Intracerebral monitoring of silent infarcts after subarachnoid hemorrhage
- PMID: 21125348
- DOI: 10.1007/s12028-010-9472-9
Intracerebral monitoring of silent infarcts after subarachnoid hemorrhage
Abstract
Background: Silent infarction is common in poor-grade subarachnoid hemorrhage (SAH) patients and associated with poor outcome. Invasive neuromonitoring devices may detect changes in cerebral metabolism and oxygenation.
Methods: From a consecutive series of 32 poor-grade SAH patients we identified all CT-scans obtained during multimodal neuromonitoring and analyzed microdialysis parameters and brain tissue oxygen tension (PbtO2) preceding CT-scanning.

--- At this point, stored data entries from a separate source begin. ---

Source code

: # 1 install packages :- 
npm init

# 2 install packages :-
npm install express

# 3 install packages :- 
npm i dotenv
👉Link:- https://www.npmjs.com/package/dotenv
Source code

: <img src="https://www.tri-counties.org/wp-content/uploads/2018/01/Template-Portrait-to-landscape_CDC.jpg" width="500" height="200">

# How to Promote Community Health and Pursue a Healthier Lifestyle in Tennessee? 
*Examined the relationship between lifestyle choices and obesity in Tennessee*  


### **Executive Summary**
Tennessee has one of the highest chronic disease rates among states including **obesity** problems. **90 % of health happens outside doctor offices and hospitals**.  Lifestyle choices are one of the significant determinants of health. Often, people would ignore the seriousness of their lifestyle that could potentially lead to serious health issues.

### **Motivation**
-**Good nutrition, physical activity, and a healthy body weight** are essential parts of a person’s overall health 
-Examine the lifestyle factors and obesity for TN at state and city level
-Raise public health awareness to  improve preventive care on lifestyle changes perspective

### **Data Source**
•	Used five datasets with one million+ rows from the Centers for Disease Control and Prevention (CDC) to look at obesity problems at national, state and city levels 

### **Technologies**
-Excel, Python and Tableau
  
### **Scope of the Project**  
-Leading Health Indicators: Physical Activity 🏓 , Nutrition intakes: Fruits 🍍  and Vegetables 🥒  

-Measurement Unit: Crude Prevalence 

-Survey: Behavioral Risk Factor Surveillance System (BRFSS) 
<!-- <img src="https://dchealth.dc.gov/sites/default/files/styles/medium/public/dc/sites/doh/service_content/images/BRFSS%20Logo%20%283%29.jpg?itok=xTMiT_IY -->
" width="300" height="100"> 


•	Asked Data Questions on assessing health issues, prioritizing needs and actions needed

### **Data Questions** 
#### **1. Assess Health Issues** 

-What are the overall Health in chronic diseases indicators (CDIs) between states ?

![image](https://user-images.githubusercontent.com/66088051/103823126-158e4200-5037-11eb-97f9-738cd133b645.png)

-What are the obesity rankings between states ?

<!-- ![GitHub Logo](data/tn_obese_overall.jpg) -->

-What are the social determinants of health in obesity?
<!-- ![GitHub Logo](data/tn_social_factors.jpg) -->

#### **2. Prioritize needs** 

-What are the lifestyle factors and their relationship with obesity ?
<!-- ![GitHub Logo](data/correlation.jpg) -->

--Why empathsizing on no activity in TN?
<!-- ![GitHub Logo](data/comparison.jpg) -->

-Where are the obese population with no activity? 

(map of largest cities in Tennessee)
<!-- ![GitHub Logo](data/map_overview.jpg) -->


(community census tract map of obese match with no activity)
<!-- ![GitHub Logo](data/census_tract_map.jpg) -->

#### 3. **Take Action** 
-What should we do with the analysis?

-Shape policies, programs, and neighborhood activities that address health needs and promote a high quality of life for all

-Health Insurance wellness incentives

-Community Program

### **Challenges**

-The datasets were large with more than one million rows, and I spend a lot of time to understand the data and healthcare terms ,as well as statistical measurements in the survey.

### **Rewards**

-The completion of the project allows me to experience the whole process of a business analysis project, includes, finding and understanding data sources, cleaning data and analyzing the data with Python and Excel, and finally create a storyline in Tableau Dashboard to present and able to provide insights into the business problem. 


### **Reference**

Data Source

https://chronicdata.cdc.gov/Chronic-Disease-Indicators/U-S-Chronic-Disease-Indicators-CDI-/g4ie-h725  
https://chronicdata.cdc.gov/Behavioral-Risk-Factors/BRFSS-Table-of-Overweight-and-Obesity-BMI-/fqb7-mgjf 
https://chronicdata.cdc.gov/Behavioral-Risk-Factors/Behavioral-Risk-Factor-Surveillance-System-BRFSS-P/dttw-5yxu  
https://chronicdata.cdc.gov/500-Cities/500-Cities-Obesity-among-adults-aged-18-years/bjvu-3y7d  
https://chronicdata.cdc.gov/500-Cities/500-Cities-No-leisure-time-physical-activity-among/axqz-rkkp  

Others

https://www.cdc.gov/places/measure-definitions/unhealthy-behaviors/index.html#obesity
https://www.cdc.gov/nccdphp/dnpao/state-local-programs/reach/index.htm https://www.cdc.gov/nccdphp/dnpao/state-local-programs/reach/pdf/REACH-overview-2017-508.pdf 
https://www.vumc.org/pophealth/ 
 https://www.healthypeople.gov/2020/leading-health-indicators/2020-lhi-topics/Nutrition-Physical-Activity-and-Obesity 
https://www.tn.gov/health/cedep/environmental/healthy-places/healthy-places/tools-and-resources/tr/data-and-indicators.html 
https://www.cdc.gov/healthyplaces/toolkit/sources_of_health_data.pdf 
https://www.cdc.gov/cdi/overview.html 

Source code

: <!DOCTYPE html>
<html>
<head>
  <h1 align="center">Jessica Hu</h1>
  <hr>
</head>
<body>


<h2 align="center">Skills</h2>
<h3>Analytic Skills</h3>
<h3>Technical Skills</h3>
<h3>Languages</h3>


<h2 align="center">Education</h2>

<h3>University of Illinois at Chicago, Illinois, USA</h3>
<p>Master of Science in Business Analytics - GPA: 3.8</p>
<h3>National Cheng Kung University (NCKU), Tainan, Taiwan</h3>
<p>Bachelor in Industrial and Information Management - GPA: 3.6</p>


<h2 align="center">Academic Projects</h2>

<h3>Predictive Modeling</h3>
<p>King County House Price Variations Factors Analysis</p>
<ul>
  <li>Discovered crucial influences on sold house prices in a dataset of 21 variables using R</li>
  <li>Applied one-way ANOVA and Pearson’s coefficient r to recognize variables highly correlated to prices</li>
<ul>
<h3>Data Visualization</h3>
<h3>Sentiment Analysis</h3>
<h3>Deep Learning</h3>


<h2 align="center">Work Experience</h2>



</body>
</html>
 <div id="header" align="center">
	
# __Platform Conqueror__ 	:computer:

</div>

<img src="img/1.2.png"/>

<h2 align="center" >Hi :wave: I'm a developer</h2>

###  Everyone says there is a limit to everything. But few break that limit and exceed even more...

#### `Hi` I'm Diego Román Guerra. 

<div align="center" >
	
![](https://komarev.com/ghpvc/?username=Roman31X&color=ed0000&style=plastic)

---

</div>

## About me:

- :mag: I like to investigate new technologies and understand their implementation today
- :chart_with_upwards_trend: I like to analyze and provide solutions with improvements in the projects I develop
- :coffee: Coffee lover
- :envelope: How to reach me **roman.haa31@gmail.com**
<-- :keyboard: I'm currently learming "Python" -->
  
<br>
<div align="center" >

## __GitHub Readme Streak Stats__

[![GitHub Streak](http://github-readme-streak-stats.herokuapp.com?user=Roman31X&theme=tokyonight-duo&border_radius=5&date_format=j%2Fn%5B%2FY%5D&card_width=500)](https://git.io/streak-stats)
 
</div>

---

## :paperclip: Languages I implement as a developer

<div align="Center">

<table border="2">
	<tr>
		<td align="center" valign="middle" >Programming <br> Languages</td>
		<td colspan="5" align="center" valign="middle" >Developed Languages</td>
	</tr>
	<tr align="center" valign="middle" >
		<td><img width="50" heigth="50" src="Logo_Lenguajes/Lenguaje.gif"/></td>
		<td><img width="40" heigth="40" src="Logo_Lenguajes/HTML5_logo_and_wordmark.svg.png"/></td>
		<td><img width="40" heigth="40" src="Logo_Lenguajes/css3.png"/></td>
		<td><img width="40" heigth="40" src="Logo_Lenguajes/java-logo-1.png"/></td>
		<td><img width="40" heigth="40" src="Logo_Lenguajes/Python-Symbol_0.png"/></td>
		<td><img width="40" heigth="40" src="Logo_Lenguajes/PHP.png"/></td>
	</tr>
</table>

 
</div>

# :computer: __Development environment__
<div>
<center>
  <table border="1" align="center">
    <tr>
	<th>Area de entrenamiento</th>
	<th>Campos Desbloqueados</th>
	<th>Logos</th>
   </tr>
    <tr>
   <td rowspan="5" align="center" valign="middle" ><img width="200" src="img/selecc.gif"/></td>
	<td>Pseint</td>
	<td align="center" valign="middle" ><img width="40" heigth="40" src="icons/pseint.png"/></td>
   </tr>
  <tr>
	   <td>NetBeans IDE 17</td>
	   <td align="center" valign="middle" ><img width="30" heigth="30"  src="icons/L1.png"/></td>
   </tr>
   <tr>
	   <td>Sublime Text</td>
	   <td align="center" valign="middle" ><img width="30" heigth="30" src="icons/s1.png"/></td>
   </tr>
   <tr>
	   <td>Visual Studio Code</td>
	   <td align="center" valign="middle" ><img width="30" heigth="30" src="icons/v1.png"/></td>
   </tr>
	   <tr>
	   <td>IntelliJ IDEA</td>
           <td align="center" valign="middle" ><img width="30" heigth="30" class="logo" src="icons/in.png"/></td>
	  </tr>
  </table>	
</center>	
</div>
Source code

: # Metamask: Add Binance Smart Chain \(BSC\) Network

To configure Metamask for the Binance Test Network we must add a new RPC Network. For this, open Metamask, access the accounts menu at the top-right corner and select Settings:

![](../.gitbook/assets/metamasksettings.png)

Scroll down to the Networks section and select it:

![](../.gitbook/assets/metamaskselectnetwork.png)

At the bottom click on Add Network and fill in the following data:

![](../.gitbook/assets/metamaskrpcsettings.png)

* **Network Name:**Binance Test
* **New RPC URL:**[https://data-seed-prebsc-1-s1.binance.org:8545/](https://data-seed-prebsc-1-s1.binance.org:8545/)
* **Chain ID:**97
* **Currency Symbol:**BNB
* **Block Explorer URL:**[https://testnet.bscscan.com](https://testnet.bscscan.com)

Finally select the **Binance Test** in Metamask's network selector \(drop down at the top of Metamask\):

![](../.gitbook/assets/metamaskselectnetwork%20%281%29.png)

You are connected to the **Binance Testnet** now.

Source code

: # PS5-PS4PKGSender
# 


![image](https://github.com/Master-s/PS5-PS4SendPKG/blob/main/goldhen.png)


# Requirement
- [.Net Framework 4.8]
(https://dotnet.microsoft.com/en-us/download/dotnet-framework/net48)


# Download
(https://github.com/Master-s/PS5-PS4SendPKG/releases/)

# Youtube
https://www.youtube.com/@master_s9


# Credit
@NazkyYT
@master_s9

Results: Eighteen percent of the reviewed head-CTs (12/67) revealed new infarcts. Of the eight infarcts in the vascular territory of the neuromonitoring, seven were clinically silent. Neuromonitoring changes preceding radiological evidence of infarction included lactate-pyruvate-ratio elevation and brain glucose decreases when compared to those with distant or no ischemia (P ≤ 0.03, respectively). PbtO2 was lower, but this did not reach statistical significance.
Conclusions: These data suggest that there may be distinct changes in brain metabolism and oxygenation associated with the development of silent infarction within the monitored vascular territory in poor-grade SAH patients. Larger prospective studies are needed to determine whether treatment triggered by neuromonitoring data has an impact on outcome.